Image Fusion for Cross-Domain Sequential Recommendation
Wangyu Wu, Siqi Song, Xianglin Qiu, Xiaowei Huang, Fei Ma, Jimin Xiao
TL;DR
This work tackles Cross-Domain Sequential Recommendation (CDSR) by addressing domain bias and the underutilization of visual item representations. It introduces IFCDSR, which fuses frozen CLIP derived image embeddings with learnable item ID embeddings and processes three cross-domain sequences through a multi-attention architecture to capture both intra-domain and cross-domain user preferences. The approach jointly learns single-domain and cross-domain interests, and predictions are made by combining ID and image based similarities in a fused probability. Experiments on re-partitioned Amazon CDSR datasets show IFCDSR achieving state-of-the-art results, demonstrating the practical benefit of incorporating visual signals into cross-domain recommendation systems.
Abstract
Cross-Domain Sequential Recommendation (CDSR) aims to predict future user interactions based on historical interactions across multiple domains.
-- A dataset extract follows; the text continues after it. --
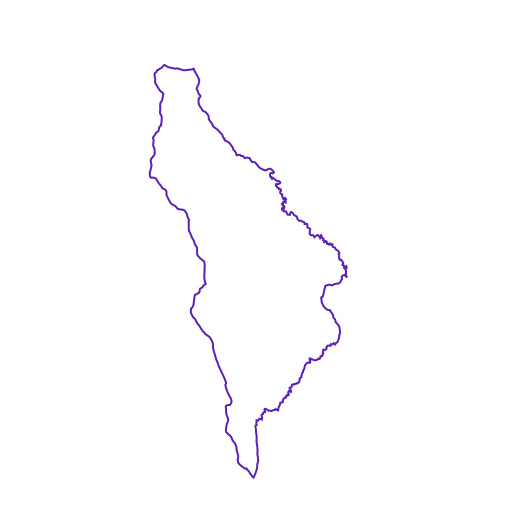 Cañasgordas, Antioquia, Colombia, rotated 162°
{"feature_id": "7082276B88320735192302", "entity_name": "Cañasgordas", "entity_type": "district", "adm_level": 2, "iso_a3": "COL", "parent_name": "Colombia", "parent_adm1": "Antioquia", "projection": "equal_earth", "projection_center": [-76.052, 6.813], "detail": "fine", "context": "isolated", "style": "outline", "palette": "violet", "viewbox_px": 512, "rotation_deg": 162, "n_neighbors": 0, "source": "geoboundaries", "source_scale": "gbopen_adm2", "svg_char_len": 6125}
<svg xmlns="http://www.w3.org/2000/svg" viewBox="0 0 512 512"><g transform="rotate(162 256 256)"><path d="M181.3,207.6L181.0,209.5L179.7,210.7L178.3,210.4L177.1,210.7L176.9,208.8L176.5,208.2L176.2,208.3L176.2,211.2L175.0,213.6L175.2,215.8L173.8,216.3L173.2,217.6L173.3,218.4L175.3,217.5L175.9,217.6L175.3,219.7L176.5,220.5L176.4,221.2L175.4,222.0L175.1,222.7L176.2,226.2L177.4,226.4L177.7,228.2L177.6,229.0L176.7,230.5L176.8,232.3L175.8,233.0L176.3,235.6L177.8,237.1L178.4,239.6L180.1,240.9L180.2,242.6L179.7,243.2L179.7,243.6L180.9,243.5L181.4,244.8L182.0,245.2L182.4,245.1L182.7,244.1L182.9,244.1L183.5,245.1L184.7,245.6L184.3,247.8L184.7,248.3L185.3,248.4L186.1,247.8L186.8,248.1L185.9,249.3L187.3,250.3L186.5,251.8L187.5,252.6L187.6,255.7L188.0,255.6L188.7,253.9L189.5,253.2L189.7,254.6L190.6,256.8L192.7,256.7L194.6,255.7L195.4,258.3L196.7,258.4L198.0,259.8L198.1,260.5L197.3,262.7L196.1,264.9L198.2,267.2L198.2,267.9L197.6,269.1L197.6,270.8L199.9,271.4L199.6,272.6L200.0,273.7L201.5,274.4L202.4,275.8L203.8,275.9L204.5,276.7L205.1,278.2L205.1,281.0L207.1,283.2L207.8,285.5L208.6,286.7L209.1,287.0L209.7,286.8L211.1,284.7L213.3,285.6L213.6,289.1L215.6,289.8L216.9,291.8L216.6,292.9L216.0,293.8L215.5,293.7L214.9,292.3L213.8,293.9L213.8,294.7L215.2,296.6L215.2,297.6L214.1,297.5L213.3,299.1L211.2,297.7L211.0,299.3L209.8,300.7L210.6,302.4L211.1,302.3L211.9,301.1L212.3,301.6L212.7,304.9L212.0,306.4L212.8,306.9L213.3,307.7L213.4,309.4L211.9,310.4L211.8,311.0L212.4,312.3L213.5,312.4L213.4,313.6L214.5,314.2L214.7,315.7L215.4,316.7L215.2,317.5L214.5,318.2L212.8,317.5L210.7,317.8L210.1,318.6L211.2,320.3L212.8,320.7L215.5,324.8L216.9,324.4L217.2,325.2L216.8,326.5L217.9,327.0L217.8,328.7L216.8,330.1L216.1,330.3L214.8,329.5L213.2,329.8L213.1,330.4L213.6,331.9L214.9,334.0L216.0,334.8L217.5,335.0L219.3,334.4L221.0,334.7L223.8,337.1L225.7,339.4L227.8,345.2L230.7,346.7L231.7,349.5L231.6,350.8L234.1,352.4L236.4,352.6L237.6,355.1L239.3,355.8L239.9,357.0L241.2,357.6L243.2,357.7L243.4,361.5L244.8,364.4L244.6,366.7L245.0,367.3L246.2,371.5L248.1,373.9L250.0,375.6L249.7,377.5L250.3,377.8L250.7,379.6L250.5,381.1L250.9,382.3L253.7,388.3L256.7,392.4L256.9,395.1L258.6,400.5L257.9,403.6L258.2,405.4L259.3,408.2L261.6,410.5L263.3,416.4L263.4,418.0L263.0,421.0L262.0,422.5L261.8,423.6L260.0,424.3L259.4,425.4L259.5,426.2L260.2,427.3L260.5,429.0L260.4,431.2L260.8,432.6L260.7,433.8L257.5,437.1L255.5,441.0L256.3,446.5L257.2,450.4L257.4,453.4L259.6,453.3L267.3,454.9L272.9,458.8L274.9,459.1L280.1,462.1L281.7,463.3L283.6,465.6L284.5,466.0L288.2,463.9L290.0,463.8L291.8,463.1L292.5,463.3L293.6,462.0L295.9,461.1L296.8,458.7L297.0,456.4L297.4,454.6L298.2,452.8L298.3,451.3L296.4,443.5L295.6,441.7L294.2,440.1L294.2,438.5L297.4,432.7L299.3,431.6L300.4,429.5L301.9,424.6L302.9,422.5L303.1,420.7L302.7,418.9L302.8,416.8L304.7,412.0L305.5,410.9L305.7,409.6L307.9,408.7L310.1,405.1L312.9,404.0L317.5,400.3L317.5,398.1L319.7,392.8L319.4,389.7L320.5,385.0L321.8,383.3L325.4,381.0L326.4,379.8L327.0,378.1L327.3,374.4L331.3,367.9L332.2,365.1L331.9,363.2L331.0,362.6L329.3,362.3L327.2,360.6L326.2,355.8L324.6,351.8L324.1,349.3L321.9,347.3L321.5,346.5L321.3,344.9L322.3,341.3L321.2,334.2L320.2,331.3L317.3,328.5L315.8,324.8L311.1,322.5L309.9,321.4L309.2,319.4L308.8,317.0L309.1,314.5L308.5,310.8L309.6,309.4L309.9,307.6L311.2,303.9L312.0,300.4L311.6,298.8L311.2,293.2L310.4,289.6L310.5,286.4L309.5,282.2L311.3,276.3L311.4,274.9L310.2,271.8L307.2,267.1L307.1,265.7L307.5,263.5L311.9,251.4L312.4,248.5L312.6,245.7L312.4,245.0L314.9,244.3L316.8,242.7L319.3,242.2L321.4,238.6L322.3,238.8L324.1,237.9L325.8,238.1L326.3,237.8L330.7,228.6L332.3,227.0L334.2,225.8L335.4,222.6L335.4,221.1L334.7,217.1L333.4,214.7L332.8,210.7L331.2,206.3L330.5,202.9L329.3,199.7L328.6,198.8L328.4,197.6L325.3,193.5L324.5,190.8L324.0,187.7L324.2,184.9L325.1,182.8L325.4,180.8L325.8,169.4L325.4,165.5L325.5,163.1L324.0,151.3L323.6,145.9L323.8,144.0L324.8,143.1L325.1,142.4L325.3,139.6L325.1,134.6L323.9,127.7L324.1,125.7L324.5,124.5L326.5,122.5L330.4,123.0L331.1,122.6L333.1,114.7L332.8,110.1L333.0,109.0L333.9,107.2L335.8,105.0L336.5,103.8L338.6,99.4L338.8,97.8L335.5,91.7L335.2,87.7L333.9,84.3L333.6,80.3L334.3,78.1L334.7,71.4L335.2,69.8L336.4,68.1L336.7,64.3L335.1,61.3L332.6,57.8L331.4,56.6L330.7,56.8L330.5,55.7L329.2,53.2L328.7,50.5L327.4,47.0L326.8,46.0L324.1,48.9L320.5,53.9L319.7,56.2L318.3,59.0L317.4,60.0L316.6,62.7L315.9,67.5L315.0,69.3L313.7,74.1L312.9,79.2L311.2,83.8L310.4,88.6L309.5,91.6L309.4,93.5L308.7,95.0L307.5,95.1L307.5,96.4L306.2,99.7L304.6,98.8L303.1,100.3L300.9,98.6L300.3,99.9L300.0,102.8L299.6,103.3L298.3,103.4L297.6,104.8L295.6,104.8L295.4,105.7L295.5,107.3L294.8,107.9L294.1,107.7L291.8,105.0L290.3,104.5L289.6,103.8L287.2,104.1L285.9,103.8L284.7,104.5L283.2,102.5L282.6,102.3L281.8,104.2L281.0,105.4L279.2,107.1L278.3,109.0L275.8,108.7L275.3,109.3L275.1,110.5L273.7,111.8L272.3,112.4L271.5,112.0L270.4,113.7L269.3,114.2L269.0,114.1L269.1,113.5L268.0,113.6L267.5,114.3L267.7,116.2L266.6,117.4L264.8,115.9L264.4,116.4L264.4,117.4L264.9,119.7L264.3,119.6L264.0,120.3L262.7,120.4L261.5,122.4L260.3,122.6L259.4,121.9L258.8,122.3L257.9,122.0L256.7,122.5L255.9,121.9L254.0,122.9L252.8,124.6L252.4,126.0L250.5,126.6L248.5,130.2L247.0,131.1L246.7,132.4L245.3,133.4L243.0,137.1L240.3,138.7L239.3,138.6L238.3,137.8L237.5,137.9L236.9,139.3L237.1,139.8L236.7,140.3L237.0,140.8L236.7,142.0L236.0,141.9L235.2,140.6L234.5,140.4L232.7,138.8L230.0,138.3L228.7,139.2L227.6,138.4L226.7,138.9L225.6,140.7L224.0,140.3L223.6,141.4L222.1,142.4L222.3,143.9L221.3,144.8L221.1,146.0L220.3,146.1L219.1,145.3L218.4,145.4L217.3,146.4L217.2,147.7L216.4,147.9L215.7,148.6L213.8,148.2L213.0,147.6L211.8,149.0L210.6,148.3L209.0,149.1L208.0,147.4L206.9,148.4L205.0,149.0L202.1,152.8L201.3,155.0L200.2,156.1L199.2,159.3L198.6,162.8L199.0,164.8L200.6,168.3L200.4,171.3L201.4,173.2L201.0,176.0L202.5,181.8L204.4,182.6L205.4,183.6L206.6,185.7L207.1,187.1L207.8,191.2L206.9,196.2L206.4,196.7L205.2,196.6L204.8,197.1L199.2,206.3L195.1,206.1L192.6,204.5L191.1,204.9L188.3,204.9L186.4,204.3L183.8,205.1L182.4,206.8L181.3,207.6Z" fill="none" stroke="#5b21b6" stroke-width="2"/></g></svg>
The key challenge in CDSR is effectively capturing cross-domain user preferences by fully leveraging both intra-sequence and inter-sequence item interactions. In this paper, we propose a novel method, Image Fusion for Cross-Domain Sequential Recommendation (IFCDSR), which incorporates item image information to better capture visual preferences. Our approach integrates a frozen CLIP model to generate image embeddings, enriching original item embeddings with visual data from both intra-sequence and inter-sequence interactions. Additionally, we employ a multiple attention layer to capture cross-domain interests, enabling joint learning of single-domain and cross-domain user preferences. To validate the effectiveness of IFCDSR, we re-partitioned four e-commerce datasets and conducted extensive experiments. Results demonstrate that IFCDSR significantly outperforms existing methods.